Not that long into processing (Ha! Get it?) my first experience of Paul Thomas Anderson’s The Master, a film which yields a distinct impression upon each viewing and from each viewer, I developed an inescapable paranoia that Anderson had cleverly duped us. Partly due to the film’s meandering structure, and partly because of the absence of certain key moments from trailers, I wondered if there were perhaps multiple prints of the film going around, each with a different structure. Nothing would have surprised me from Anderson, from whom I suddenly want a full-fledged horror film, in case There Will Be Blood doesn’t count.

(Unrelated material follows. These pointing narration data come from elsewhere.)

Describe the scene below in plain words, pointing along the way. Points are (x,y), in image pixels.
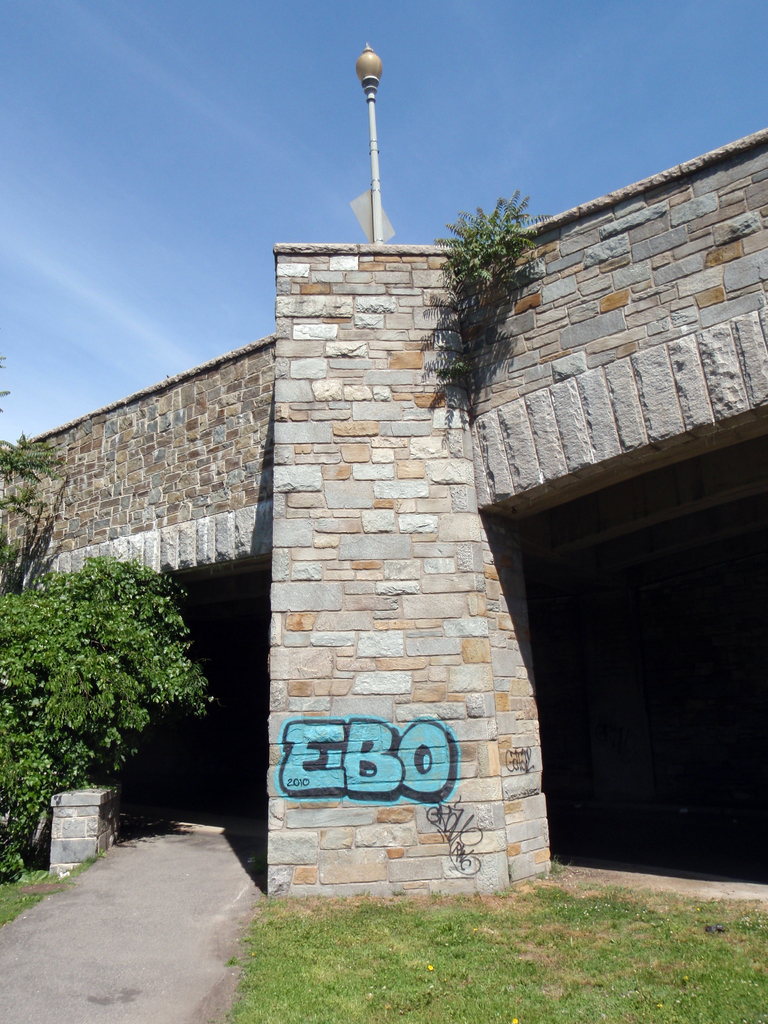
In this image we can see a wall (242,390). On the wall (384,398) we can see a plant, text (368,744) and a pole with light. In front of the wall (319,711) we can see the plants (38,655) and the grass (351,936). At the top (141,95) we can see the sky (251,139).
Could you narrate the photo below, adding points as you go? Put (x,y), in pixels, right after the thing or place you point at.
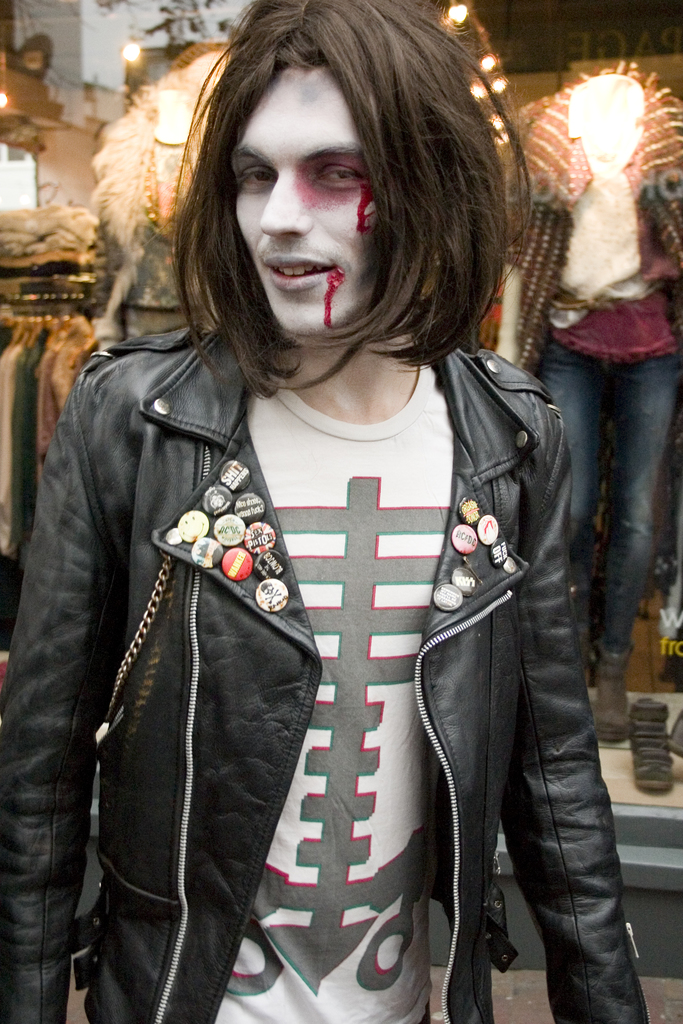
In this picture we can see a person (454,323) with Halloween makeup (328,231) and short hair (439,192), wearing a black jacket (475,813). In the background (641,271) we can see a mannequin (118,143) with clothes (614,330). At the top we can see lights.
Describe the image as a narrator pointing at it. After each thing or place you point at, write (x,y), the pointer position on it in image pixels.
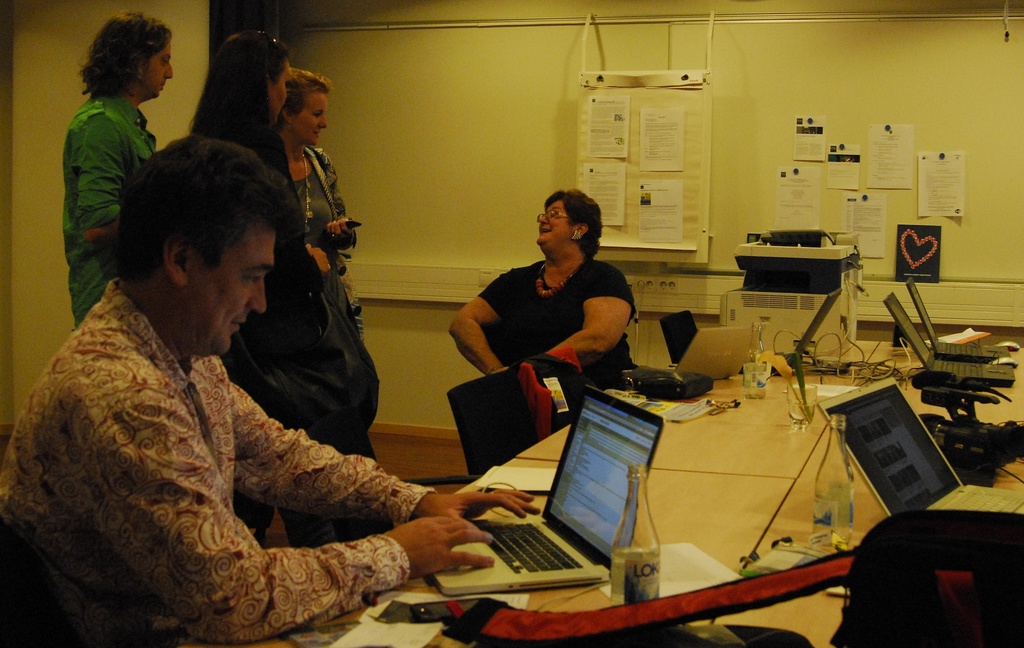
In this image, we can see few people (235,184). Few are sitting and standing. Here there is a desk (715,498). Few laptops (898,453), some objects (689,620) are placed on it. Here we can see chair (484,417). Background (641,233) there is a wallboard (623,164), few posters (652,224) and machine (762,302).
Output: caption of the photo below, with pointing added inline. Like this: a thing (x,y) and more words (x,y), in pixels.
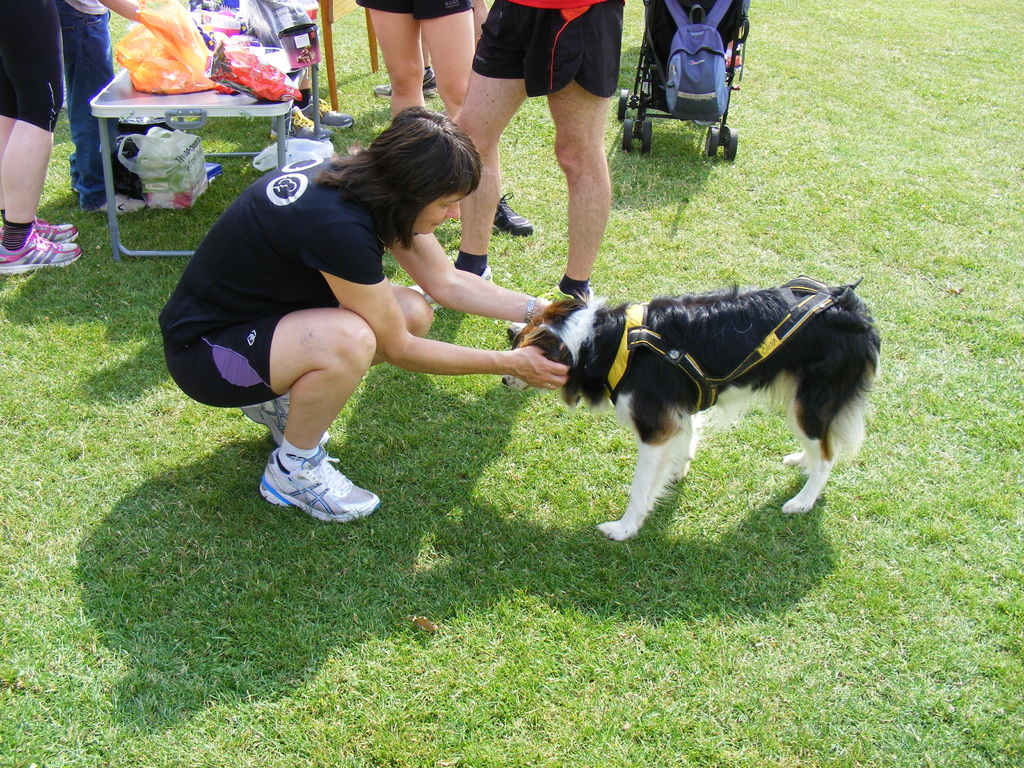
This picture is clicked outside. In the foreground (366,284) we can see a person (293,270) squatting on the ground (419,409) and holding the head (531,331) of a dog (676,363) who is standing on the ground (674,499) and we can see the green grass (453,459). In the background (572,143) we can see the group of people (40,259) standing on the ground (154,508) and we can see the bags (230,50) and some objects (270,85) are placed on the top of the table (269,110) and we can see a stroller (656,89), backpack (691,54) and some items (168,169) are placed on the ground (216,192).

This isn’t to say that The Master is in any way an incomplete film, but much is left unanswered about its peculiar narrative, and the many deleted scenes from the film promise to fill in some of those gaps. Having a look at the 20-minute reel of unused content, however, it’s pleasantly clear why this material wasn’t used. Much of the back-story surrounding Lancaster Dodd’s elusive Book 2, The Split Saber, risks filling in too many of the blanks where the viewer’s free thought might build much of the film’s meaning. Furthermore, within the context of the film, it changes the focus of the film to being less about the relationship between Dodd and Freddie Quell, quite inarguably the heart of The Master.

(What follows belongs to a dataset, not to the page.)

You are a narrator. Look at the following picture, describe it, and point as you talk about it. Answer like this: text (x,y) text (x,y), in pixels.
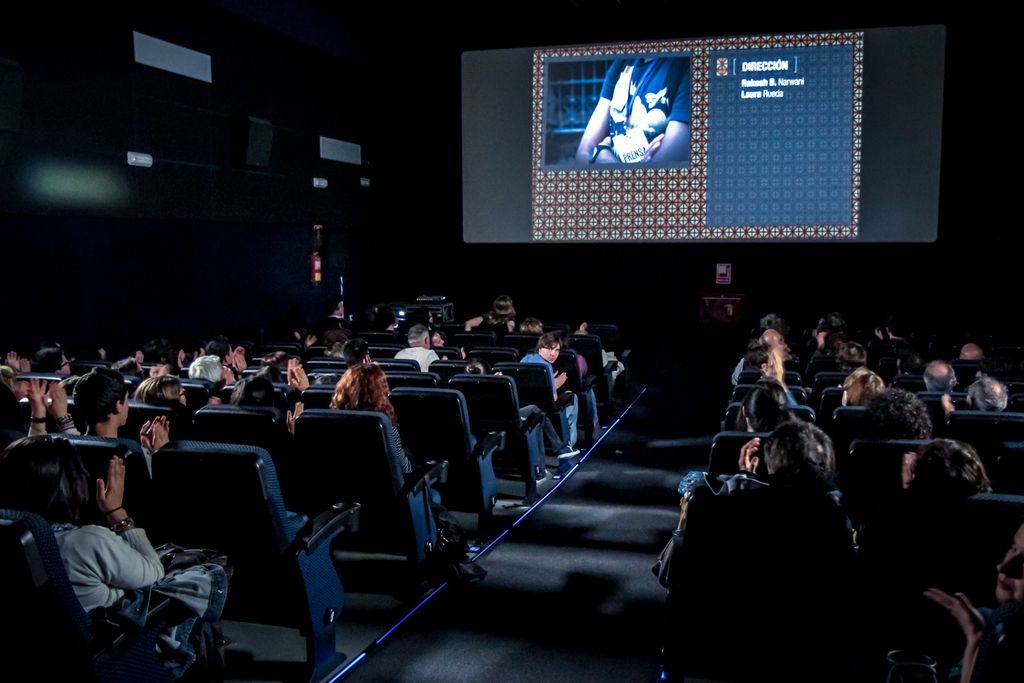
On the left side (87,544), there are persons (513,317) in different color dresses (87,531), sitting on chairs (176,538) which are arranged. On the right side (949,577), there are persons (1016,593) sitting on chairs (755,538). In front of them, there is a screen (798,233). And the background (694,303) is dark in color.
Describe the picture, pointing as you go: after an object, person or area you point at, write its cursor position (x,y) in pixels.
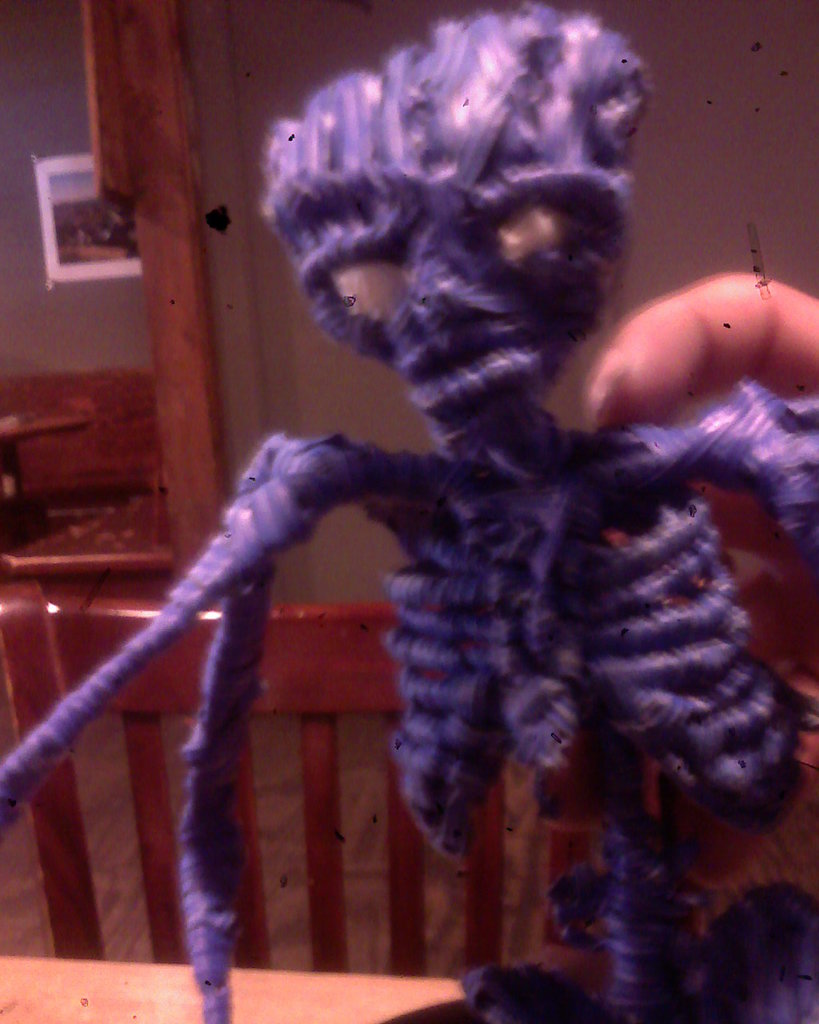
In this picture I can see the toy (537,531).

With that said, there is substance simply in the existence of this material, not least of which being the gorgeous cinematography of Mihai Malaimare Jr., reminding us ever more how egregious it is his work wasn’t even nominated for the Oscar. In a way, this footage seems as though it’s been recovered from an alternative timeline, consumed and lost in the delirious state of Freddie’s eternally lost subconscious. I’d caution not bearing these scenes in mind too much, or at all for that matter, in future viewings of the film. This 20-minute reel made available over at The Playlist, on the recently released DVD/Blu-Ray of the film in the eventuality that the YouTube video is brought down, represents the incredible production work that was deemed unnecessary in the context of the final piece, as well as the necessity and sensitivity it took to condense the work into the definitive The Master.